She cared greatly for life. That's altogether different from caring about things, I soon learned from her quiet example.

The first night, as we were going to bed, she apologized for knowing only two prayers. A neighbor had taught them to her when she was 5. She preferred to sing them. "We'll pray now for God to keep us through the night." This we did every night. I could only imagine that the practice had begun during (and had carried her through) two wars, as many revolutions, and untold years of uncertainty.

Between our beds was a window. Hanging in front of the window was a little glass butterfly I'd given her the year before, when I'd arrived in time for her birthday. When I gave it to her, she looked at it, at me, and then said, "Milaya moya" – my dear – "why did you think I wanted a present? I was hoping you'd give me a prayer."

Though she'd meant it in the sense of my saying a prayer for her, that afternoon I went to the post office (which sells cards) and bought her one with the Lord's Prayer on it. The card was simple but beautifully done. She kept it in her apron pocket for the rest of her life, pulling it out wherever she was, whether in the kitchen separating cream from the fresh milk or in the fields sifting chaff from wheat.

This latter skill she taught me. I told her I'd only read about it in the Bible. She asked me to tell her the story while she taught me how to winnow: "Hold the sieve high and still. The secret is in being still! Let the wind separate it."

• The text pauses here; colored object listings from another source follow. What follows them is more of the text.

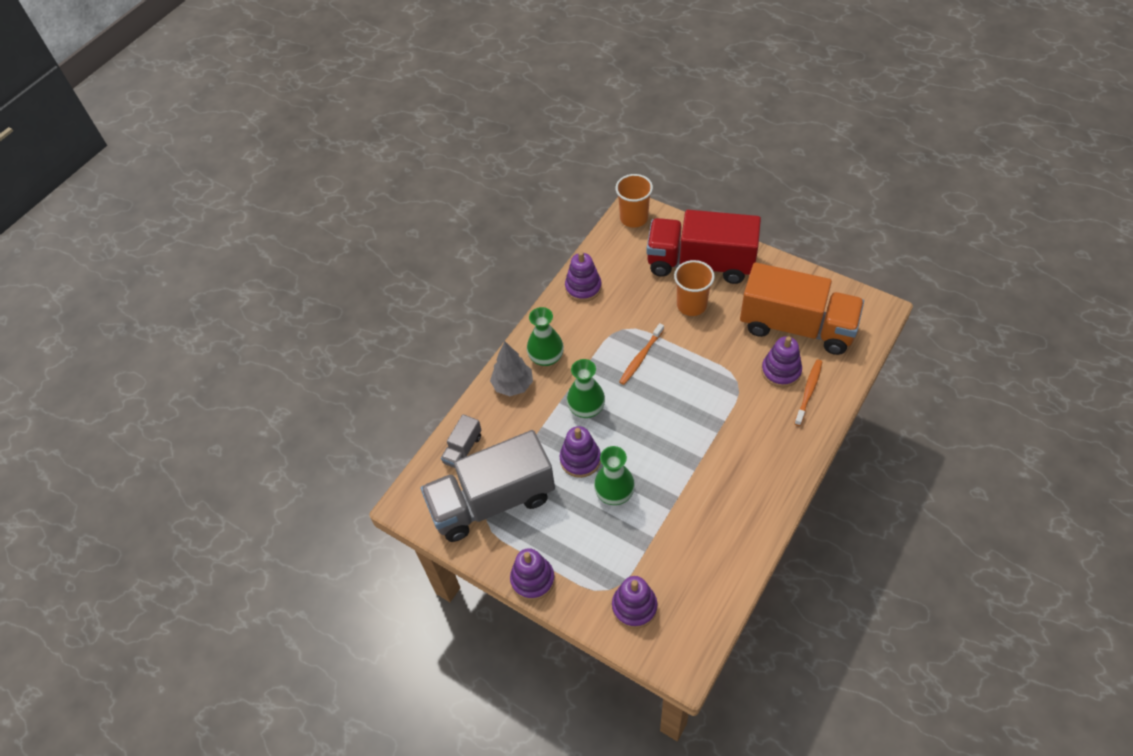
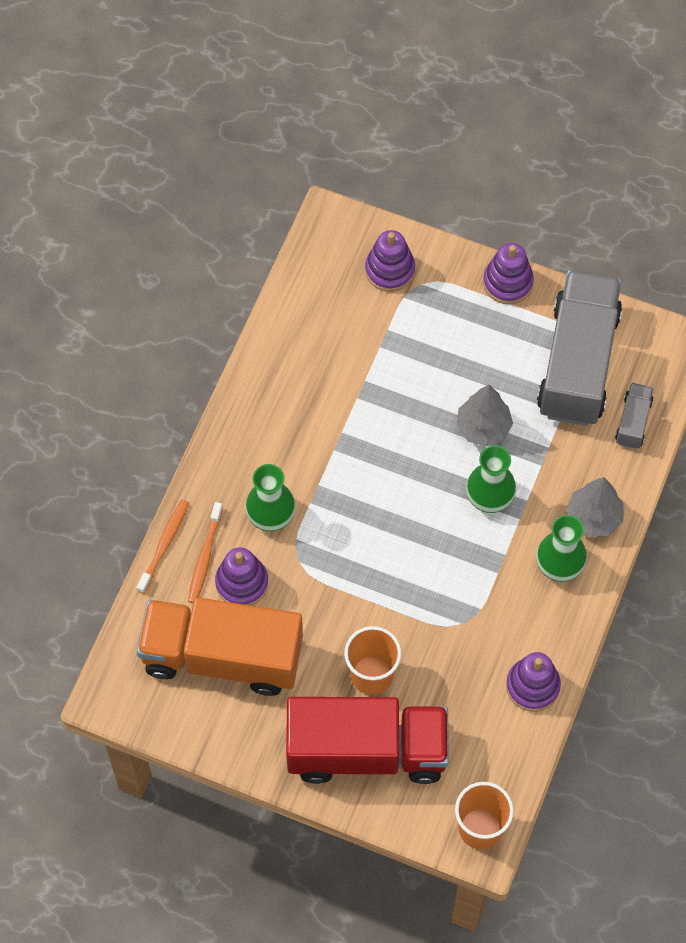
camera: 165 degrees right, 10 degrees up
grey truck [421,430,555,542] -> grey truck turned 45 degrees counterclockwise [537,270,622,426]
purple stacking toy [560,426,601,478] -> grey tree [457,385,513,447]
green vase [594,446,635,505] -> green vase moved to [245,464,296,531]
orange toothbrush [619,323,664,385] -> orange toothbrush moved to [137,499,189,594]

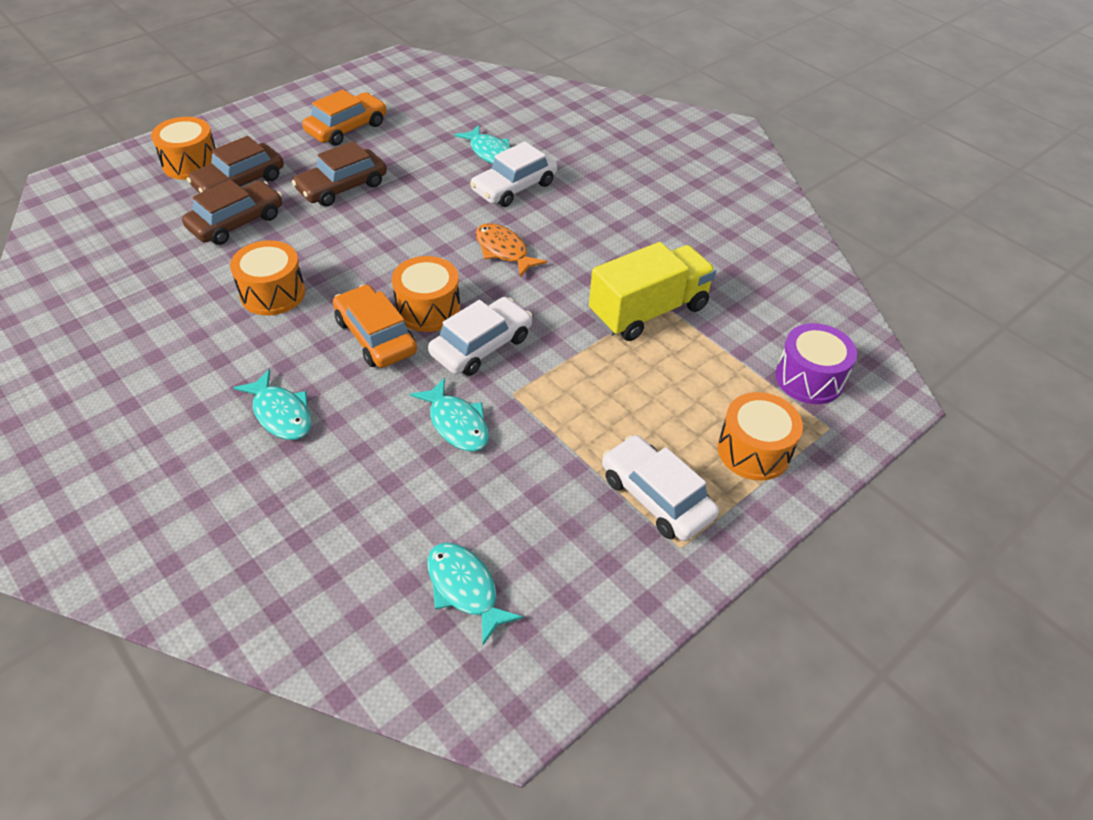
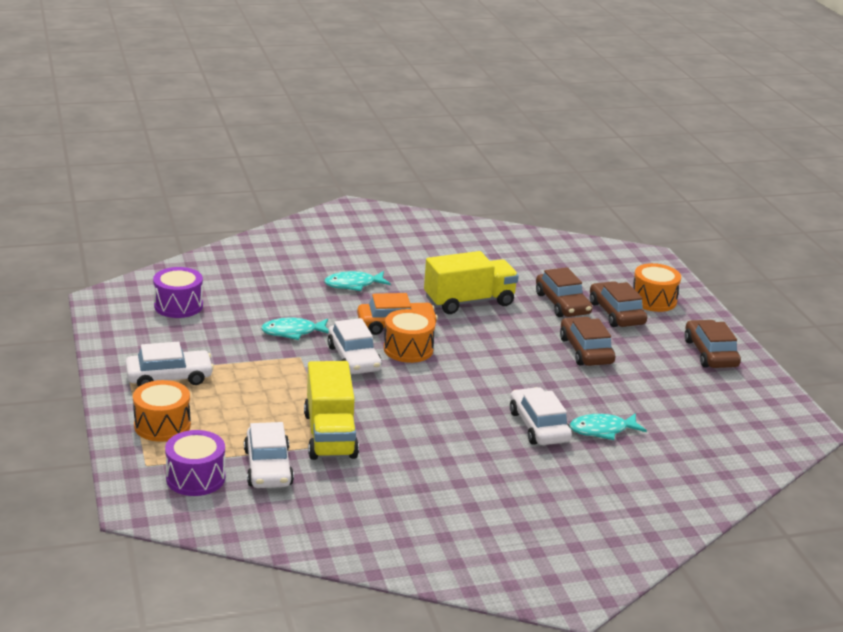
camera: 115 degrees right, 20 degrees down
orange drum [230,240,305,316] -> yellow truck [424,251,519,314]
orange car [302,89,387,146] -> none
turquoise fish [427,543,523,645] -> purple drum [153,267,203,318]
orange fish [475,223,547,277] -> none
none -> white car [244,422,294,488]
none -> brown car [685,320,741,368]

I realize this story might leave you with the impression of a simplistic woman. Babushka was anything but simplistic. Among the other things she did not possess was an unkind view of humanity, or stereotypes about others. (She didn't have time for them.) In many ways, her life was already ahead of our times. It was an example of what we all wish for our world: more high and steady caring about life, and less agitation over things.

The first time we talked on Skype, Babushka didn't bat an eye at seeing me on her daughter's laptop. I smiled at seeing our little room and the humble woman who lived there.

My possessions fit under the roof of my house, not under my pillow. Still, Babushka's example has long been one of my greatest possessions. I like to think she would be pleased.